What ultimately nudged Eddington ahead was its willingness to mutate mid-sentence. Halfway through, the film abruptly shifts from a Covid-era post-traumatic haze into a conspiracy-driven neo-noir Western and instead of collapsing under that tonal whiplash, it gains velocity. Aster treats genre the way a bored chemist treats stable compounds: as something begging to be destabilized. The movie doesn’t build toward its ideas so much as ambush them. That audacity matters.

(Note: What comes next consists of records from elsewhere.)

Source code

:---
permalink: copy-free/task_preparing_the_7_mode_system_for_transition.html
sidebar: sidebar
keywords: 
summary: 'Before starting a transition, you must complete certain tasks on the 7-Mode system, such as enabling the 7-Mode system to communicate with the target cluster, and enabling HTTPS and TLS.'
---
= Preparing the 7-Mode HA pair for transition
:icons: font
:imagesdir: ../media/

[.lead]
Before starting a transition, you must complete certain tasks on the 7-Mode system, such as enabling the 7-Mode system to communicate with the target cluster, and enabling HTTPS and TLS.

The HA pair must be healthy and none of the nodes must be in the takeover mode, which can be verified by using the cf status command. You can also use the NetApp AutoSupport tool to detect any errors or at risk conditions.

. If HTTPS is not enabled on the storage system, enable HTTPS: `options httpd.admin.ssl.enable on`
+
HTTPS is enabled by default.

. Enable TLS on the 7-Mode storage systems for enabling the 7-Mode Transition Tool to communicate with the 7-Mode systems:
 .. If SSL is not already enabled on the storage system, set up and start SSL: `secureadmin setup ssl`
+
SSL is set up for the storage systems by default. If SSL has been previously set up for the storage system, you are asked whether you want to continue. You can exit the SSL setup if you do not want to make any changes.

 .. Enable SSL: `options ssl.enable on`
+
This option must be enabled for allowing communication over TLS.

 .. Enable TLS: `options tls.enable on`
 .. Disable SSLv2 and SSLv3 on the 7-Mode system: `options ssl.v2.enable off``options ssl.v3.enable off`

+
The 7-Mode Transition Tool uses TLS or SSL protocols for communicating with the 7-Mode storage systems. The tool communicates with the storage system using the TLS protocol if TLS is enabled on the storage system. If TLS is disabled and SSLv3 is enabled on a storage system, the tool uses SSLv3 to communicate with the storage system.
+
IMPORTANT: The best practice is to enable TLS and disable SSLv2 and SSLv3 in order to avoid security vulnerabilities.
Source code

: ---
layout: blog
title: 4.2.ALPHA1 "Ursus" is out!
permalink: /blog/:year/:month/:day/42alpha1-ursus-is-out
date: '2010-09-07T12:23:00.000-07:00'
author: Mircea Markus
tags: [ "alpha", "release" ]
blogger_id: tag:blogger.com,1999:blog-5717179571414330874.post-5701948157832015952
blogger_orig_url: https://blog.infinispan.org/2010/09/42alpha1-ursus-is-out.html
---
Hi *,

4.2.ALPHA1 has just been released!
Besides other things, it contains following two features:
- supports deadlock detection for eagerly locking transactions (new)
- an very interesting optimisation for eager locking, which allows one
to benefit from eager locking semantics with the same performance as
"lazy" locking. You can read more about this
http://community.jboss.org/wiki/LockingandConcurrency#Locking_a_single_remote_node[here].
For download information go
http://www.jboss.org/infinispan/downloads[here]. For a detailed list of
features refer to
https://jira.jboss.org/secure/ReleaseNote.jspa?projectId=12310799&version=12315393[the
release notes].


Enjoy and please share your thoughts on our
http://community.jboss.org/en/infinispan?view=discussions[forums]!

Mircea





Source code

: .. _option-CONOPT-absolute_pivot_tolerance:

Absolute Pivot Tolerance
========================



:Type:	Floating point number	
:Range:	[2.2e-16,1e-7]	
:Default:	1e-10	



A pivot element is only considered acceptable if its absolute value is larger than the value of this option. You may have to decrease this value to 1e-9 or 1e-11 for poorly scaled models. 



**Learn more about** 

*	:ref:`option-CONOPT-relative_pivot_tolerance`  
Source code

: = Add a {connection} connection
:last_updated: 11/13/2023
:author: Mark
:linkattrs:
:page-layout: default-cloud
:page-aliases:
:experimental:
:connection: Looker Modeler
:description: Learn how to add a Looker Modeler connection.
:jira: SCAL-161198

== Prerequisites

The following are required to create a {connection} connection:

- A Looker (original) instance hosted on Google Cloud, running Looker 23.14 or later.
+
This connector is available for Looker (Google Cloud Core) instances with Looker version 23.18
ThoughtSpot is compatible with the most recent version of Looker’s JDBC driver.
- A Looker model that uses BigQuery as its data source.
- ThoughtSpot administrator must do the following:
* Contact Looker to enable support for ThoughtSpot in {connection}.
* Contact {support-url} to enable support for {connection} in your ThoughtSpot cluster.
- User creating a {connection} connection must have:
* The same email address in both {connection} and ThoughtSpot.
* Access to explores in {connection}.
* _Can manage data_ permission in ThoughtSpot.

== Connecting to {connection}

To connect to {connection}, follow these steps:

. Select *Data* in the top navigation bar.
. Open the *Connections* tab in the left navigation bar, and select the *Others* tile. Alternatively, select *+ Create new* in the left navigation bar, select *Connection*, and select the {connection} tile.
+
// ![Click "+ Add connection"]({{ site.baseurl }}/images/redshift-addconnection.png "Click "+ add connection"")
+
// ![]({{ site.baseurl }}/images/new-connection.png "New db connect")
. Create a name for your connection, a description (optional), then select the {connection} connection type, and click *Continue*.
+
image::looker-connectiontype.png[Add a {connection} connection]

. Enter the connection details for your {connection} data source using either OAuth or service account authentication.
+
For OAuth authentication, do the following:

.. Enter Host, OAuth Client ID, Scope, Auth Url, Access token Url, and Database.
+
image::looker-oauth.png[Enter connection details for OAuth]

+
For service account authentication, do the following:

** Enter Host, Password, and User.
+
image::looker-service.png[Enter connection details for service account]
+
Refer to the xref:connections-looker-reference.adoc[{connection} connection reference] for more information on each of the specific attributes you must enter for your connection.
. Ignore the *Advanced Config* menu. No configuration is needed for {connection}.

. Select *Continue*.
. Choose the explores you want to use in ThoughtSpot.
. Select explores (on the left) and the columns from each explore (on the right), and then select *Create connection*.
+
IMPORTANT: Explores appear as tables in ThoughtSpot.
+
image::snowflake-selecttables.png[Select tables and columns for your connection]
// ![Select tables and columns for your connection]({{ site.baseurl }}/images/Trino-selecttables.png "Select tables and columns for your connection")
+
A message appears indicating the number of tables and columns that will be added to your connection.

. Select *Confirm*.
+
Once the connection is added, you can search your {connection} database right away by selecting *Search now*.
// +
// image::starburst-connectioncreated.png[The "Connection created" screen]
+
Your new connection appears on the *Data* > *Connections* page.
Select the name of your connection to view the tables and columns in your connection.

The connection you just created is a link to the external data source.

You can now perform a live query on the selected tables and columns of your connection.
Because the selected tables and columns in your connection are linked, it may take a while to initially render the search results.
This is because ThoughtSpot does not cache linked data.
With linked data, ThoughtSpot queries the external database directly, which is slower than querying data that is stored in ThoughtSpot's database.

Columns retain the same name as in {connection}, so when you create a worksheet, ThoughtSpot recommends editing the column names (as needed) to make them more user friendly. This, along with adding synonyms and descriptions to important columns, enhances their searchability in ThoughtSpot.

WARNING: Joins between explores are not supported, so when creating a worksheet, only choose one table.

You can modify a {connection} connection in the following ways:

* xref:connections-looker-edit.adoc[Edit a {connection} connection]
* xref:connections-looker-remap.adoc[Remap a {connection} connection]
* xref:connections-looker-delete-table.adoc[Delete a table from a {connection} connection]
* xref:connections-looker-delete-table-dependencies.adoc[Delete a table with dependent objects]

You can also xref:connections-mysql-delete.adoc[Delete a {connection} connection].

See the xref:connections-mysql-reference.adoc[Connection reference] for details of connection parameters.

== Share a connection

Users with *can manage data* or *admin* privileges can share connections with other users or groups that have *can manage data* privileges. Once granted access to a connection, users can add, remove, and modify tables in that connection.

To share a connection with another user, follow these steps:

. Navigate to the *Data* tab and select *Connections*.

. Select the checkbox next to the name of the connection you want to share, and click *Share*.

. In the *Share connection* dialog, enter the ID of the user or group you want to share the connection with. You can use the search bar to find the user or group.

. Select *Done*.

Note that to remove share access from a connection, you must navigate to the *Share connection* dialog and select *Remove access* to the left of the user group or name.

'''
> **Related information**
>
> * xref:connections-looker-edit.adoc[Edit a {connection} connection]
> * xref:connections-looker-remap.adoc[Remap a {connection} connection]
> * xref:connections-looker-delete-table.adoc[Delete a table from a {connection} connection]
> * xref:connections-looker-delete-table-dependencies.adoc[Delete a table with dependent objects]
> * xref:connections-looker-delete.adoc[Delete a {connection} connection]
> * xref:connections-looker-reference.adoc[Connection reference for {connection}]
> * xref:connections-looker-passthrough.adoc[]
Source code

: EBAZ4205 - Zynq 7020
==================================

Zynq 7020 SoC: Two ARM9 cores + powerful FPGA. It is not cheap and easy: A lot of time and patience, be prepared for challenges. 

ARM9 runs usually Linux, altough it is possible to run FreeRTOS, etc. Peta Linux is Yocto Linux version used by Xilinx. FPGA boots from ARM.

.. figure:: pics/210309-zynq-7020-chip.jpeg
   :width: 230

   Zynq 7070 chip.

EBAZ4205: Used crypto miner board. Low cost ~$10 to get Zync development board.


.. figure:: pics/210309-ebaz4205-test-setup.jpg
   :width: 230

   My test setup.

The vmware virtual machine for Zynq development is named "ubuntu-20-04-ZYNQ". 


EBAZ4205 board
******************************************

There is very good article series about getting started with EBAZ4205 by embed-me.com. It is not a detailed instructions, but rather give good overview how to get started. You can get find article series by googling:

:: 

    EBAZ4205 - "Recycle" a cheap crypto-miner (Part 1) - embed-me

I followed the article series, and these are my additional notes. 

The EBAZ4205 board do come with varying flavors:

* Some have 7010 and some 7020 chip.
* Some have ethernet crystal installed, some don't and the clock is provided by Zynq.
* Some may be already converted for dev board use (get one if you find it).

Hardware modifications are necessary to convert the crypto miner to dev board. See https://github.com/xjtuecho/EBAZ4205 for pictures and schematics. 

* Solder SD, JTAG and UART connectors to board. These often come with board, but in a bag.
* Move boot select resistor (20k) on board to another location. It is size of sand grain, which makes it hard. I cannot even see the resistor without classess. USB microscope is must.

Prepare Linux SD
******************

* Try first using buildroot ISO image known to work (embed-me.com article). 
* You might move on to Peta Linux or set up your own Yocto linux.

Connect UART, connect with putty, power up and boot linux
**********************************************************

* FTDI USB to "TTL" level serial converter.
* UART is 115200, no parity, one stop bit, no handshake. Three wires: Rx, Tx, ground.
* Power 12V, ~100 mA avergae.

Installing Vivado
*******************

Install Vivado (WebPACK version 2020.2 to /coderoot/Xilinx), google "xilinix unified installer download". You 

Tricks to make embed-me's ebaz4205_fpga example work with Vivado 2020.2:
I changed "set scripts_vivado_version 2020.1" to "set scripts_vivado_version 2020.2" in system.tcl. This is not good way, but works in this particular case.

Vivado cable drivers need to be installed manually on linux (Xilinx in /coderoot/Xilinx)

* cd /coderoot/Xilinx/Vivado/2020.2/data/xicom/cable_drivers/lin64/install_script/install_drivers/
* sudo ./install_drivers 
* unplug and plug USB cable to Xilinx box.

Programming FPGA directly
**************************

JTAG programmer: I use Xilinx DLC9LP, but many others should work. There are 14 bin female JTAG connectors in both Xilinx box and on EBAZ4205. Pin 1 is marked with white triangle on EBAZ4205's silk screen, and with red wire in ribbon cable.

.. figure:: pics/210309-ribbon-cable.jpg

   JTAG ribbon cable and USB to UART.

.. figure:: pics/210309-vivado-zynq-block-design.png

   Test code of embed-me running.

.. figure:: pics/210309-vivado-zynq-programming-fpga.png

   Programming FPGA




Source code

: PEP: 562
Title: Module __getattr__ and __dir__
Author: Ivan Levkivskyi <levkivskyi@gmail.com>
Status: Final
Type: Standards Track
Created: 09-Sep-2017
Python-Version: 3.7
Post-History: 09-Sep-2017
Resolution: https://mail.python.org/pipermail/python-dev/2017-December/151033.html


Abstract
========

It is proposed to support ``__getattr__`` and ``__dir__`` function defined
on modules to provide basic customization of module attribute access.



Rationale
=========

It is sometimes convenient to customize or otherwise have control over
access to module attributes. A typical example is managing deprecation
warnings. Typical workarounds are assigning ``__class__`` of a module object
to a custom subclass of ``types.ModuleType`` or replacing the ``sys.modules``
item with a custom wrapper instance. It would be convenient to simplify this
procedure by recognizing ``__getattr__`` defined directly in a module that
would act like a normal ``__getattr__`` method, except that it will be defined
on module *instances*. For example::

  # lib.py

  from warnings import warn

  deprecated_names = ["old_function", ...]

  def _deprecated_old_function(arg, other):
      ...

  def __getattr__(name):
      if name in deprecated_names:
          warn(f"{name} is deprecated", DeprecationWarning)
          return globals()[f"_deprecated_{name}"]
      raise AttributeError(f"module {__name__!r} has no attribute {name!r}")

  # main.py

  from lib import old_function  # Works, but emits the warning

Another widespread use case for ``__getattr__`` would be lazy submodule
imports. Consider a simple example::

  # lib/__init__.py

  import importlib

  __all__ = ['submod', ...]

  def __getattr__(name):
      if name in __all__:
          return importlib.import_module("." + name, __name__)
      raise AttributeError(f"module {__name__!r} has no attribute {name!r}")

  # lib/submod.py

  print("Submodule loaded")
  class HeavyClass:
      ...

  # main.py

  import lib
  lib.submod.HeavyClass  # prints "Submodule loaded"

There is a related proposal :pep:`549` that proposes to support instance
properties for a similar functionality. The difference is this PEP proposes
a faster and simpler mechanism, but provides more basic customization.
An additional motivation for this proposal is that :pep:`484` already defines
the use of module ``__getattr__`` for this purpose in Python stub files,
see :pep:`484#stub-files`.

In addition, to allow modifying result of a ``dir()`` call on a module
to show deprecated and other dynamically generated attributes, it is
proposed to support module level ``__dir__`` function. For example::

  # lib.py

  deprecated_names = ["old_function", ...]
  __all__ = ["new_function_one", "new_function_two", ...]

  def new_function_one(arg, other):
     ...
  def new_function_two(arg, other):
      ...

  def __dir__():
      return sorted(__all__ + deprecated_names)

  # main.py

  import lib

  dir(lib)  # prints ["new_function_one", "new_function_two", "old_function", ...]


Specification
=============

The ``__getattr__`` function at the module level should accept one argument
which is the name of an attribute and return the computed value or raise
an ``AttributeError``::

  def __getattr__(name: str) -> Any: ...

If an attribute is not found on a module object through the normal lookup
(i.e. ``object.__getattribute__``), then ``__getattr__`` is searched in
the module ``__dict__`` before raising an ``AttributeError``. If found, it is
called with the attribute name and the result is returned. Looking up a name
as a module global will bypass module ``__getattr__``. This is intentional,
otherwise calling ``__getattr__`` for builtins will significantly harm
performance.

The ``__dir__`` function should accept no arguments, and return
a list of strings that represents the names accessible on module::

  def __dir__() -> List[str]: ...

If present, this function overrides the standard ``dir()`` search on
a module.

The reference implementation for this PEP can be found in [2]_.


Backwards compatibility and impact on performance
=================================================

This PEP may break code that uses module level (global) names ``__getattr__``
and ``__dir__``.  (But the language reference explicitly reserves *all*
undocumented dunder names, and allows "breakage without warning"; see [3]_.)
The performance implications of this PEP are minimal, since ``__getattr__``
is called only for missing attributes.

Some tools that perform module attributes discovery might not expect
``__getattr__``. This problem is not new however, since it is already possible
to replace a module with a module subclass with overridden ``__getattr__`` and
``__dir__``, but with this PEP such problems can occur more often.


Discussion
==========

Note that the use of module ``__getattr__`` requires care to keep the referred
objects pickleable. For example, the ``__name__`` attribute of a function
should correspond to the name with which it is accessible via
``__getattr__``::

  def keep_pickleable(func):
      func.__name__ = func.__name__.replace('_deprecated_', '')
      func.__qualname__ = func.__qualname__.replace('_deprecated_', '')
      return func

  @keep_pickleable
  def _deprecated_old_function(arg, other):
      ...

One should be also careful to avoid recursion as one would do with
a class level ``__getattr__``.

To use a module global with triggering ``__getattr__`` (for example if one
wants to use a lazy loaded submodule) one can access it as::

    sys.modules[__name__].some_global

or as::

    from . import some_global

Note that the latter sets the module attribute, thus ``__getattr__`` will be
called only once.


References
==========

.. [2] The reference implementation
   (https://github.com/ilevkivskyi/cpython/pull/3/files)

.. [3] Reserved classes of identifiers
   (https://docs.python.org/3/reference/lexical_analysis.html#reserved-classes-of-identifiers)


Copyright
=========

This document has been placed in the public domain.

The mutation itself grows out of an idea so aggressively un-American it almost plays like a prank: violence never fixes anything. It only multiplies the damage. The moment one character violates another’s physical integrity, rendered in a way that’s ridiculous and unmistakable, the movie begins its accelerated moral free fall. Every subsequent action is worse, louder, more self-justified. Eddington doesn’t argue this point with speeches or symbolism; it demonstrates it like a failed experiment that keeps failing harder. In doing so, it exposes how excess, certainty, and moral righteousness metastasize when they’re allowed to dress themselves up as necessity.

Eddington lacks the raw, claustrophobic commitment of Beau Is Afraid because it isn’t as nakedly autobiographical. That turns out to be its strength. By stepping back, Aster becomes the first filmmaker to look at the Covid years without hysteria or nostalgia, just recognition. Not judgment. Not absolution. Perspective. And in 2025, that felt rarer than originality, riskier than provocation, and more unsettling than any nightmare he’s put on screen.